*EXERCISE DESCRIPTION*
Arrange everything from the start of the data down to the line containing "For every layout" as a JSON list of strings, one string per line, leaving out blank lines.

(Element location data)
>>
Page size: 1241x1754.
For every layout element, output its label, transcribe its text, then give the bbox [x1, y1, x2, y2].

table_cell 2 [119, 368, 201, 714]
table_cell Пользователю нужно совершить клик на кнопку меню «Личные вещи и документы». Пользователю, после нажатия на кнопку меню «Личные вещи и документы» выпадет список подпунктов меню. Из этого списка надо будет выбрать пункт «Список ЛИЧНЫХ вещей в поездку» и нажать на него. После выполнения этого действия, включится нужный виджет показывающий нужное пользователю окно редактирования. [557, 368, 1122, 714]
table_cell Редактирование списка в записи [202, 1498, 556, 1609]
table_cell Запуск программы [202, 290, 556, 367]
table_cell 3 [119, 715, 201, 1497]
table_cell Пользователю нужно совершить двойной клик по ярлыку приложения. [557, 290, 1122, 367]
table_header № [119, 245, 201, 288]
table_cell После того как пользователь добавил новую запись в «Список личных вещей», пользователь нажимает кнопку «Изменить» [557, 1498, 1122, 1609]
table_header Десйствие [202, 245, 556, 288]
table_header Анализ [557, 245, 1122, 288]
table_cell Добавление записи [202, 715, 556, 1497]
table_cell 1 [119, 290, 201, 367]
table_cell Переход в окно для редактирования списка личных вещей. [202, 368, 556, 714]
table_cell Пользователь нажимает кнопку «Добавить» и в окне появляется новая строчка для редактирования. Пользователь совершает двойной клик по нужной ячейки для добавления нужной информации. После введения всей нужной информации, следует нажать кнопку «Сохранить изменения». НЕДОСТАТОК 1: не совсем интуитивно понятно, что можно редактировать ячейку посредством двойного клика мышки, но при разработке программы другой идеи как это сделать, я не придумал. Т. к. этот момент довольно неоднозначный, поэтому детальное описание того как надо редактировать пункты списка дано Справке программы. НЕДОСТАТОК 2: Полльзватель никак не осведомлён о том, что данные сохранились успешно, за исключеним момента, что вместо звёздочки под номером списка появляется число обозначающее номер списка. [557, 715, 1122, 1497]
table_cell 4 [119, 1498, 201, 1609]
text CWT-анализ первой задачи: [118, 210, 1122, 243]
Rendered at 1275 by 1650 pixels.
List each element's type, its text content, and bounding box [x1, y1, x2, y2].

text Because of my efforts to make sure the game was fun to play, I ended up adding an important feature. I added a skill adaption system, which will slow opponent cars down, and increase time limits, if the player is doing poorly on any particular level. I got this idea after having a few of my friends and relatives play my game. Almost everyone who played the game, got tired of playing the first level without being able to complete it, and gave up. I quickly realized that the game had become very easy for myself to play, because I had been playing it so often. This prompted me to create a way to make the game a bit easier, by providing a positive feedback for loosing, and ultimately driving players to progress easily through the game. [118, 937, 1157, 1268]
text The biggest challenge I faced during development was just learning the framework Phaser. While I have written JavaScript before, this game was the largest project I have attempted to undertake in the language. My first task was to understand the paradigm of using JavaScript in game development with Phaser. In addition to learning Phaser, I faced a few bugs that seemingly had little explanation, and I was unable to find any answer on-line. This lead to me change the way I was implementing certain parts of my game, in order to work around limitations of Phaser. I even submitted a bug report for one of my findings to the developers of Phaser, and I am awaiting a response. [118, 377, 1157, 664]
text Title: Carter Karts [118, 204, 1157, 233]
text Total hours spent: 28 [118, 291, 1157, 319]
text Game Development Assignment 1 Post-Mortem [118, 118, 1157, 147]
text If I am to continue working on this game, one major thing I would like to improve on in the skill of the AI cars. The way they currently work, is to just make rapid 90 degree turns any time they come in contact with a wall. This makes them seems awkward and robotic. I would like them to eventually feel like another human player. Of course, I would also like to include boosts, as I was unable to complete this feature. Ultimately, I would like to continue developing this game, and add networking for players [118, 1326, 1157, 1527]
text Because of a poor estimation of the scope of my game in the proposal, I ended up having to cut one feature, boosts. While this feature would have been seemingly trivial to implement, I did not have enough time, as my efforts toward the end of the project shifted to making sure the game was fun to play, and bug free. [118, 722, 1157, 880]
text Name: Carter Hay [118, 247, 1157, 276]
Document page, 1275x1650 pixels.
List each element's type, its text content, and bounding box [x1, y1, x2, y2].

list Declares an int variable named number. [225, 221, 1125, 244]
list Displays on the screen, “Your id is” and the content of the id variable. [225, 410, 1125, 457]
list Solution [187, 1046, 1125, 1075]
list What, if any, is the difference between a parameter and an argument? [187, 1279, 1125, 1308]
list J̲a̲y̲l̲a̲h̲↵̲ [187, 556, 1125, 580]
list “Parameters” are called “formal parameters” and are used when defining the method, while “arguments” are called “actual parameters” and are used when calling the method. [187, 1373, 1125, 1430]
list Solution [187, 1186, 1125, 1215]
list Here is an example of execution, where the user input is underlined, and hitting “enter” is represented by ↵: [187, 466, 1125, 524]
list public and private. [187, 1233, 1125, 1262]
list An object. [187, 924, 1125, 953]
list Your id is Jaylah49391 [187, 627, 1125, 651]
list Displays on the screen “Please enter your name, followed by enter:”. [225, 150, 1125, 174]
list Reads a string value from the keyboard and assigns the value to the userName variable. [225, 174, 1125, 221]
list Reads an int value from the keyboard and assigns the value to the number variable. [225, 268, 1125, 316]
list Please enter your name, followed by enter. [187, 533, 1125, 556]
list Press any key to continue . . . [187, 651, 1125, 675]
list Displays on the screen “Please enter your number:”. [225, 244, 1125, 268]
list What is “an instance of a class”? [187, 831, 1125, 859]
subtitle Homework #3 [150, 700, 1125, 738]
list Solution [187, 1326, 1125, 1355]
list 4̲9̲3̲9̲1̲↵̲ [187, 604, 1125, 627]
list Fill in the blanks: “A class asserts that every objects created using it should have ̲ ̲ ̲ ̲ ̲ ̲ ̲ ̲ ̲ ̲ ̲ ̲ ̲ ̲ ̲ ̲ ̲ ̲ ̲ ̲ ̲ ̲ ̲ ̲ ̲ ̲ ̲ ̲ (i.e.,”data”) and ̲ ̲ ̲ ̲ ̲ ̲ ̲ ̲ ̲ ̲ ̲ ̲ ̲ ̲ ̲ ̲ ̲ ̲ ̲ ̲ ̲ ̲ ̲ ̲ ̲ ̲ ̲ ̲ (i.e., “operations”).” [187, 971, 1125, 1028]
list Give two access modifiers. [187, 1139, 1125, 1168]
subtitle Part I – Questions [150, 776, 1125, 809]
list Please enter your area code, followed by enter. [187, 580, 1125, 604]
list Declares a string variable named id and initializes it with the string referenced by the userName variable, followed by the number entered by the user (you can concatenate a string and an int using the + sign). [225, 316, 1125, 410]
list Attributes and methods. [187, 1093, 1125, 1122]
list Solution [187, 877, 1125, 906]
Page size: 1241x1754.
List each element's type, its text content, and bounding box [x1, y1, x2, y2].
<<
*SOLUTION TO THIS EXERCISE*
[
  "Page size: 1241x1754.",
  "For every layout element, output its label, transcribe its text, then give the bbox [x1, y1, x2, y2]."
]